#### List of tasks:
1. In the contributors page below, rewrite the paragraph beginning "Ibtisam Azem is a Palestinian" as a short bulleted list that keeps its main facts.
2. Decide whether each statement agrees with the contributors page below, answering yes or no and quoting the words of the page that decide it: (a) Sinan Antoon has published two collections of poetry. (b) Tara Bergin's The Tragic Death of Eleanor Marx won the T.S. Eliot Prize. (c) Tara Bergin teaches full-time at Newcastle University.
3. Write what comes next in the contributors page below, starting after its last sentence and keeping its style.

━━━━━ Provided passage ━━━━━

Contributors - F/W 2019
Sinan Antoon
Sinan Antoon is an Iraqi poet, novelist, translator, and scholar. He has published four novels and two collections of poetry. His translations include the works of Mahmoud Darwish, Saadi Youssef, and Sargon Boulous. He is associate professor of Arabic Literature at New York University.
Ibtisam Azem
Ibtisam Azem is a Palestinian short story writer, novelist, and journalist, based in New York. She has published two novels in Arabic, The Sleep Thief and The Book of Disappearance, which was translated into English and published by Syracuse University Press in 2019. She is a senior correspondent for Al-Araby Al-Jadeed daily at the United Nations in New York.
Tara Bergin
Tara Bergin was born and grew up in Co. Dublin, Ireland. She is the author of two books published by Carcanet Press, This is Yarrow (2013) and The Tragic Death of Eleanor Marx (2017), which was shortlisted for the T.S. Eliot and Forward Prizes. Tara lectures part-time at Newcastle University (U.K).

━━━━━ Supplied records ━━━━━

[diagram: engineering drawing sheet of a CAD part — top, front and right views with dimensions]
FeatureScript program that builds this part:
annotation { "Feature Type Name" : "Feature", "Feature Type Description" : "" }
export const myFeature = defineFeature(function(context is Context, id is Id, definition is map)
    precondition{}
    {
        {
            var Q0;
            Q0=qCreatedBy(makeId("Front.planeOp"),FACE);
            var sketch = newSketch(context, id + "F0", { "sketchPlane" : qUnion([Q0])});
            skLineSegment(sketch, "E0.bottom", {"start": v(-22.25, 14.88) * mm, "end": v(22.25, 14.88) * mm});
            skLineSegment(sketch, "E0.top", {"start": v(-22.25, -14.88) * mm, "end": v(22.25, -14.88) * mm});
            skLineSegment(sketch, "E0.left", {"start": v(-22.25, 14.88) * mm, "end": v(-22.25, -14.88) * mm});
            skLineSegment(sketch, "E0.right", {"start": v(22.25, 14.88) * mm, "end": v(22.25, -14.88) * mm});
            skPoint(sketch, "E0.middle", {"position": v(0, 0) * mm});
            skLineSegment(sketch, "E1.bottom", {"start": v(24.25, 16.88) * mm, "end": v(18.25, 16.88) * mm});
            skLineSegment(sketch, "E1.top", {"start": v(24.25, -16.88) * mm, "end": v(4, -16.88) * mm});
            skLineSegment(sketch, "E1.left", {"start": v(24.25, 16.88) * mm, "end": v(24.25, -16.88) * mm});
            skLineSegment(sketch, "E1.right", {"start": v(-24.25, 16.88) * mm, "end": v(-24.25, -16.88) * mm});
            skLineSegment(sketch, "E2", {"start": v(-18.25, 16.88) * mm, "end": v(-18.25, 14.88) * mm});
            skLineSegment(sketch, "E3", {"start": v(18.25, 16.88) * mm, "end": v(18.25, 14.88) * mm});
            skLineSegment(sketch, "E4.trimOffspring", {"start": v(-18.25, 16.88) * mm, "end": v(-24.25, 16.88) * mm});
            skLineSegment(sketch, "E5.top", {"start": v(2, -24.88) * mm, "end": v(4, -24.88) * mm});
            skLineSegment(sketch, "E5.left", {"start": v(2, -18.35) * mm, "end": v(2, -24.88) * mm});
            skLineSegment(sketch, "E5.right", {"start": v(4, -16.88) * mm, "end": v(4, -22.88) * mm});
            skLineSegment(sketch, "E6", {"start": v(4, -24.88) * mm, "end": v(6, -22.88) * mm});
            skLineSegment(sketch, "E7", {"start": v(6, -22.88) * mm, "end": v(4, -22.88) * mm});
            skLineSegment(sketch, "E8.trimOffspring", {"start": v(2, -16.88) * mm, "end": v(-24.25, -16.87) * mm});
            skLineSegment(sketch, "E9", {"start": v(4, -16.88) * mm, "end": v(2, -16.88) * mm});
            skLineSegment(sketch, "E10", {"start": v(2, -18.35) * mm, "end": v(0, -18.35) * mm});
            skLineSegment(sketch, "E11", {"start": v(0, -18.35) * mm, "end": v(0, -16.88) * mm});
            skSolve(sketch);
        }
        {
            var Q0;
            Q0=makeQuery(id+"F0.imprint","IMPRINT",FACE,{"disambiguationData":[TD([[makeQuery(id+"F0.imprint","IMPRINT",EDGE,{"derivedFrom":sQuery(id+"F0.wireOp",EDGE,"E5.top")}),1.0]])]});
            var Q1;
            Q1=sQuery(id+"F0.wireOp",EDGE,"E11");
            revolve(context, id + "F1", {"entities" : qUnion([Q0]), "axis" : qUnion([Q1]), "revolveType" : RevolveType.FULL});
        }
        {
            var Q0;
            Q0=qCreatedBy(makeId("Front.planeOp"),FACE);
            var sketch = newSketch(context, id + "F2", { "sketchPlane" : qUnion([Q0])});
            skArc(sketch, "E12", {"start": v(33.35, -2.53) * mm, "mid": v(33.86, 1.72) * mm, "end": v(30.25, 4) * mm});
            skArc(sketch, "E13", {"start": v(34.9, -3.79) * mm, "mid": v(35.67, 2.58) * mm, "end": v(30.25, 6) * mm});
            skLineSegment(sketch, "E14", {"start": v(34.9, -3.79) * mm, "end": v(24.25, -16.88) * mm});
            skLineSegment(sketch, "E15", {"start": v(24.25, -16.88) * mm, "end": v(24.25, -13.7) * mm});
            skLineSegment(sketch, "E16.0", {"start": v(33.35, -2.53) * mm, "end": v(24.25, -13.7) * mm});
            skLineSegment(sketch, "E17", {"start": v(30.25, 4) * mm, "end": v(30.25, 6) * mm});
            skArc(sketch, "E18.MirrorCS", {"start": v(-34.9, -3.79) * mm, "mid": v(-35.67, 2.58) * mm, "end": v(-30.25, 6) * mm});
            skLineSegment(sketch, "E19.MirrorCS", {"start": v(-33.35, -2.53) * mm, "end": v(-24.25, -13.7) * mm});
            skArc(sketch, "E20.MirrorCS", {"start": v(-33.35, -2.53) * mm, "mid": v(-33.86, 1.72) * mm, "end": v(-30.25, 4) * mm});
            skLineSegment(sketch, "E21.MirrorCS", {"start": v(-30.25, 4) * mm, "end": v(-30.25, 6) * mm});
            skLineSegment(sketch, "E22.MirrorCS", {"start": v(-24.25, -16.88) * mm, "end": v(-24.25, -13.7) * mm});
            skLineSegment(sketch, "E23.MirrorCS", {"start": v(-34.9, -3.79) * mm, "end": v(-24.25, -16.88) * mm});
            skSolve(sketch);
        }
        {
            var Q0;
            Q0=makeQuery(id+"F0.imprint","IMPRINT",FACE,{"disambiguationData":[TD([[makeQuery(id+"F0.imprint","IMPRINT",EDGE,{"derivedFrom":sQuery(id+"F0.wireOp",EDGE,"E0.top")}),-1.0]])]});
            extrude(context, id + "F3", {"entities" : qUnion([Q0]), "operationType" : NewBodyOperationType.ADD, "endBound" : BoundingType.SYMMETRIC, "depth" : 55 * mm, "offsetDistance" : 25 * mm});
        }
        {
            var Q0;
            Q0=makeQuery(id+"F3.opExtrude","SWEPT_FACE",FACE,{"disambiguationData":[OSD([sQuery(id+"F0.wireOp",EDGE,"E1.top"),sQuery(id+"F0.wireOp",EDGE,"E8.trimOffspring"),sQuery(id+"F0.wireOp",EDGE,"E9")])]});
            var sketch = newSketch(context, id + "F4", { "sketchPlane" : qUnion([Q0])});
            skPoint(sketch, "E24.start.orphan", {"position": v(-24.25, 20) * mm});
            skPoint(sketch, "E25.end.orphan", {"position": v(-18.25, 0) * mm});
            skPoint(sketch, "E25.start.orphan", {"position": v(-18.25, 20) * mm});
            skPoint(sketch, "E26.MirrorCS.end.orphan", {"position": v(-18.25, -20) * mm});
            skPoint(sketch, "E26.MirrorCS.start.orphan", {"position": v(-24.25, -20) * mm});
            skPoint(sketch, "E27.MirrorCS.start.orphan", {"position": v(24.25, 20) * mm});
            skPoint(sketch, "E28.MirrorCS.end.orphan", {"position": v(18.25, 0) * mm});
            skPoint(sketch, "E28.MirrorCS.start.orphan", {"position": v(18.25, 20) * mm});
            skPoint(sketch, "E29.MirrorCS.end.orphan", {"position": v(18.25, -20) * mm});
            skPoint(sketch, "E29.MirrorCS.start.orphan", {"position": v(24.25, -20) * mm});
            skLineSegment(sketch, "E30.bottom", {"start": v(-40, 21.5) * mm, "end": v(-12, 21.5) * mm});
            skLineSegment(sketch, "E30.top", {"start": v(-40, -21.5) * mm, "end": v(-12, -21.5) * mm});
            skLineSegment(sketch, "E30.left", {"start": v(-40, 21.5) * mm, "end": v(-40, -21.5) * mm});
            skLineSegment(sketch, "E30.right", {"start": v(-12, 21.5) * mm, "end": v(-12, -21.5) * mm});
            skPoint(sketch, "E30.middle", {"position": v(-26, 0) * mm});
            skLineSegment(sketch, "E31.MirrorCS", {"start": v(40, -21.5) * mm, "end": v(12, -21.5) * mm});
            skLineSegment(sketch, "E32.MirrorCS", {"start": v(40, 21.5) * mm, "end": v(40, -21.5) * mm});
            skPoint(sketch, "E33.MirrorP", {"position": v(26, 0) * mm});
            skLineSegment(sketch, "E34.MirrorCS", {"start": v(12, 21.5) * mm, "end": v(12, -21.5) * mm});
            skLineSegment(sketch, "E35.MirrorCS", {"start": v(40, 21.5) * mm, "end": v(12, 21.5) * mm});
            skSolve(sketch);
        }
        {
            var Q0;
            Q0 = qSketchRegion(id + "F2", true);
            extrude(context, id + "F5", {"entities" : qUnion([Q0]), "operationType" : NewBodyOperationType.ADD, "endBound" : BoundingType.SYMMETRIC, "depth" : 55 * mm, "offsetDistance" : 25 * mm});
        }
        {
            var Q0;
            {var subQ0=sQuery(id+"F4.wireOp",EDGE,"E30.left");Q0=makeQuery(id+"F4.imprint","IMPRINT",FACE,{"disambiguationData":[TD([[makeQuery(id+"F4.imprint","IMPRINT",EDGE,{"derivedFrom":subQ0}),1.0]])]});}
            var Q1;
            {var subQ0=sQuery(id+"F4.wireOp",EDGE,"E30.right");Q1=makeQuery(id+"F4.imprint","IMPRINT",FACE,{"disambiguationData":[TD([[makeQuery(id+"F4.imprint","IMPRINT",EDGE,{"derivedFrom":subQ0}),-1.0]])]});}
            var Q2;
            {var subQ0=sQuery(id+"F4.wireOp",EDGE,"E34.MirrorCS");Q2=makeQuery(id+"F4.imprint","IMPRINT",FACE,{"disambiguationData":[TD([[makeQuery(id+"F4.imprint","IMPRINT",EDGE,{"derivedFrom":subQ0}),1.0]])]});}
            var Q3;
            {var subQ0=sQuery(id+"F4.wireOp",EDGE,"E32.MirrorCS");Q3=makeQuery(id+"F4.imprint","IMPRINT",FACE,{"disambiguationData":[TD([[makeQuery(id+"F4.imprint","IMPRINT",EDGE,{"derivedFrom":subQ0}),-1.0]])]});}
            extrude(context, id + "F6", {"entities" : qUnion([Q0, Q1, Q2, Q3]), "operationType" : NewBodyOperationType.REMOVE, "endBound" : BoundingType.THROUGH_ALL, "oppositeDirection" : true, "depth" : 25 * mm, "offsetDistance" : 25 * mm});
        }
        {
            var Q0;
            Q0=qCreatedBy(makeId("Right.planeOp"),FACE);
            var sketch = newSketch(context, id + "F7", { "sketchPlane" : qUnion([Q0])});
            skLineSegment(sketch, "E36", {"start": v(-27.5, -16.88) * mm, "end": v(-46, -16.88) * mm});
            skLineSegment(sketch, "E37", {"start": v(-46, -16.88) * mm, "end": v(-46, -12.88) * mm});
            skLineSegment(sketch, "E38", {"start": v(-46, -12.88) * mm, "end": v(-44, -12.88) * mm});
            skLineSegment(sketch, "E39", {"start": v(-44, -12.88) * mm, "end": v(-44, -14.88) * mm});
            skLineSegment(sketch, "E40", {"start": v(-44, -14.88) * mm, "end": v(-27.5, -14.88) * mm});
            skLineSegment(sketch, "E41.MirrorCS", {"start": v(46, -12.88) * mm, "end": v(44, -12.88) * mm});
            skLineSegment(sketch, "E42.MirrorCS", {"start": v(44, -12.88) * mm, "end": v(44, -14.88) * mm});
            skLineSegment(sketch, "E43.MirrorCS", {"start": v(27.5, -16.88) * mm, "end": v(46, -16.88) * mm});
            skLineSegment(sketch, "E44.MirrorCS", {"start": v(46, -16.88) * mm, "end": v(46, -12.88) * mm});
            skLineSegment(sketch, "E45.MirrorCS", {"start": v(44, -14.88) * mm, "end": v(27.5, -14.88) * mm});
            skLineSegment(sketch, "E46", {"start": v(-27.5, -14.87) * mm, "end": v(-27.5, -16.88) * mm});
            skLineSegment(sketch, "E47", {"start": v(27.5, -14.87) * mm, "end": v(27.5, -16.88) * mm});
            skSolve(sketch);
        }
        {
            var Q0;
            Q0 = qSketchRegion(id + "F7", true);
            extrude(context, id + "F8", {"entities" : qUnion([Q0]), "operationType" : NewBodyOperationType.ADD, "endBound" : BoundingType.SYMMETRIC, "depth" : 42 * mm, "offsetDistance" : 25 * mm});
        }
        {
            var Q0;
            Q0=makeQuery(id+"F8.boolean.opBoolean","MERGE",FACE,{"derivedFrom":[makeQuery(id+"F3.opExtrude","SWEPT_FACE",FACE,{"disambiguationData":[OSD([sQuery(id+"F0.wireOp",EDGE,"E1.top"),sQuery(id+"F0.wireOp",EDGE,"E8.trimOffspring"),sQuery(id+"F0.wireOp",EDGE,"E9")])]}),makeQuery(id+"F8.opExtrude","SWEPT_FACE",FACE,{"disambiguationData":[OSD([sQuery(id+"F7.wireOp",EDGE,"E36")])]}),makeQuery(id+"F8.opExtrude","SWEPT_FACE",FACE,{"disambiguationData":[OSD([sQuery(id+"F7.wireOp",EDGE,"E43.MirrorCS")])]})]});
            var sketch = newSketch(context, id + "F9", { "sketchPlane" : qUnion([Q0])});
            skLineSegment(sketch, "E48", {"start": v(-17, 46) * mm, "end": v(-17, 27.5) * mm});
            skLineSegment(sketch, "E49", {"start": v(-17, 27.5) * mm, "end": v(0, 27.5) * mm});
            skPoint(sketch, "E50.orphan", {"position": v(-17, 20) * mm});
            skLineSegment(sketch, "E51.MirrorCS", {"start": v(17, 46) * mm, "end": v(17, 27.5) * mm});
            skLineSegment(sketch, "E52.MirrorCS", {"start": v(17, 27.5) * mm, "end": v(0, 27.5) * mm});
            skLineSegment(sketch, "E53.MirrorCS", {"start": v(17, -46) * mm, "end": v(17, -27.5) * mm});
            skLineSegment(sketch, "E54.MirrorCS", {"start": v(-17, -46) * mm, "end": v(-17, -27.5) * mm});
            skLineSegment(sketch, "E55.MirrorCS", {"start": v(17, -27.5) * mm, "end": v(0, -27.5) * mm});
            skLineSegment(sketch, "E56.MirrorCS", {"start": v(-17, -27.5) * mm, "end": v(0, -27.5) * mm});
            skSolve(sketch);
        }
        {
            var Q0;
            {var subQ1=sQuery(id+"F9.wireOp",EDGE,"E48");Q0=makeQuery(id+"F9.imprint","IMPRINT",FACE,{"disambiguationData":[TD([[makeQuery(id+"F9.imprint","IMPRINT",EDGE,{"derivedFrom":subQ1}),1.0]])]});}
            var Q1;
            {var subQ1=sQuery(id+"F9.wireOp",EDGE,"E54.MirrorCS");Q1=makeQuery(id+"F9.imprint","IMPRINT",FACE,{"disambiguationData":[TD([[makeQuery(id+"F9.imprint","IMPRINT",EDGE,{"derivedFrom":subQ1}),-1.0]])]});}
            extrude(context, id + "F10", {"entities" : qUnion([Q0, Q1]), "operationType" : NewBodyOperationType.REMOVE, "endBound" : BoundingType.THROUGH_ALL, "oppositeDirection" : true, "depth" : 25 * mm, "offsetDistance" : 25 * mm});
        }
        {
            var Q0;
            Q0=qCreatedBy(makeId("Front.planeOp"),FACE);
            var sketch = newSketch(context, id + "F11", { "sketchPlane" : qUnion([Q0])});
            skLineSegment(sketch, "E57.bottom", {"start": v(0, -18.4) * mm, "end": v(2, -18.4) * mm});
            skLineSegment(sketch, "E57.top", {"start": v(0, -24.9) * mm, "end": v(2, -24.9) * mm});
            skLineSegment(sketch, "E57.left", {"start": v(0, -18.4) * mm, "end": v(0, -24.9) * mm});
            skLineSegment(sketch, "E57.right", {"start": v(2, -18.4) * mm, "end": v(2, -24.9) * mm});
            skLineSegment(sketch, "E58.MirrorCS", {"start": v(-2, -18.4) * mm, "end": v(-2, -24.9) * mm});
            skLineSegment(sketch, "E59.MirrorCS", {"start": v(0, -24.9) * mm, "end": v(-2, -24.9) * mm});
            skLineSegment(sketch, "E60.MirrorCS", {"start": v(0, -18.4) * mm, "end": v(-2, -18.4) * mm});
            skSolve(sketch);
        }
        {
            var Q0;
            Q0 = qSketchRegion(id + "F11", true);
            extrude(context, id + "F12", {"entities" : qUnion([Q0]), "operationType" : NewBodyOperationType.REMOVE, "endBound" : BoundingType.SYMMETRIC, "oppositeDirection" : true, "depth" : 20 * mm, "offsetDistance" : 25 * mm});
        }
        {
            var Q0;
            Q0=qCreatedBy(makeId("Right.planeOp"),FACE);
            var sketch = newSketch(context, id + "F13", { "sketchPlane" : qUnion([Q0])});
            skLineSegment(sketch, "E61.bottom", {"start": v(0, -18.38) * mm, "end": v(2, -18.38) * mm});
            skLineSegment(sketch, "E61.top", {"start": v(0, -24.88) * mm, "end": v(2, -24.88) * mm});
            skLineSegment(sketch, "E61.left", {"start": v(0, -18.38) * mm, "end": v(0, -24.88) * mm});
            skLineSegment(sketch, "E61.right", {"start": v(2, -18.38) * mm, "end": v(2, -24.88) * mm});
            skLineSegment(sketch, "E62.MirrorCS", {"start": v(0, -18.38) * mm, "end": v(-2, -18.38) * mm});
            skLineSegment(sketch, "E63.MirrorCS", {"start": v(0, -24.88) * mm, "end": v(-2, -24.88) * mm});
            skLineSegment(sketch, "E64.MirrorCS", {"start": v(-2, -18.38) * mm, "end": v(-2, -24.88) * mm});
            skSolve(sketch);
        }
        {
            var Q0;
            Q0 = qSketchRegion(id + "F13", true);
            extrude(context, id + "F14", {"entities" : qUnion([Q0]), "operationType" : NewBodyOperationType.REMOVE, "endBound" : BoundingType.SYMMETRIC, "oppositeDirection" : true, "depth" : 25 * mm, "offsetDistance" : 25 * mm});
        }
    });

━━━━━

#### Task-by-task outputs:
1.
- Palestinian short story writer, novelist, and journalist based in New York
- Has published two novels in Arabic: The Sleep Thief and The Book of Disappearance
- The Book of Disappearance was translated into English and published by Syracuse University Press in 2019
- Senior correspondent for Al-Araby Al-Jadeed daily at the United Nations in New York

2.
(a) Yes: "He has published four novels and two collections of poetry."
(b) No: "which was shortlisted for the T.S. Eliot and Forward Prizes."
(c) No: "Tara lectures part-time at Newcastle University (U.K)."

3.
Caroline Caldwell
Caroline Caldwell is a Brooklyn based artist, writer and curator who co-founded Art in Ad Places, a guerilla project that replaces public advertisements with artwork. Caroline has assisted some of the world's top street artists, including Swoon, Faile, Martha Cooper, Beau Stanton, and many more. She made her curatorial debut last summer with “Blood Money,” a show that showcased visual art by sex workers hung through bondage on their actual clients.
Camille Claudel
Camille Claudel is a pen name. She is an American writer known for her short literary erotica. She lives in relative obscurity, gaining recognition for the originality and quality of her work. The subject of many dreams and nightmares, Claudel is known for her depiction of depraved but lovable characters in short stories such as The King and The Pet.
Paul Chan
Paul Chan was born in Hong Kong and raised in Omaha, Nebraska. He received a BFA from the School of the Art Institute of Chicago in 1996 and an MFA from Bard College in 2002. From the outset of his career, Chan has worked simultaneously as a political activist and an artist. He is known for varied practices that range from animated video projections to charcoal drawings, public performances, and haunting pneumatic sculptures—and for founding the experimental publishing house Badlands Unlimited in 2010.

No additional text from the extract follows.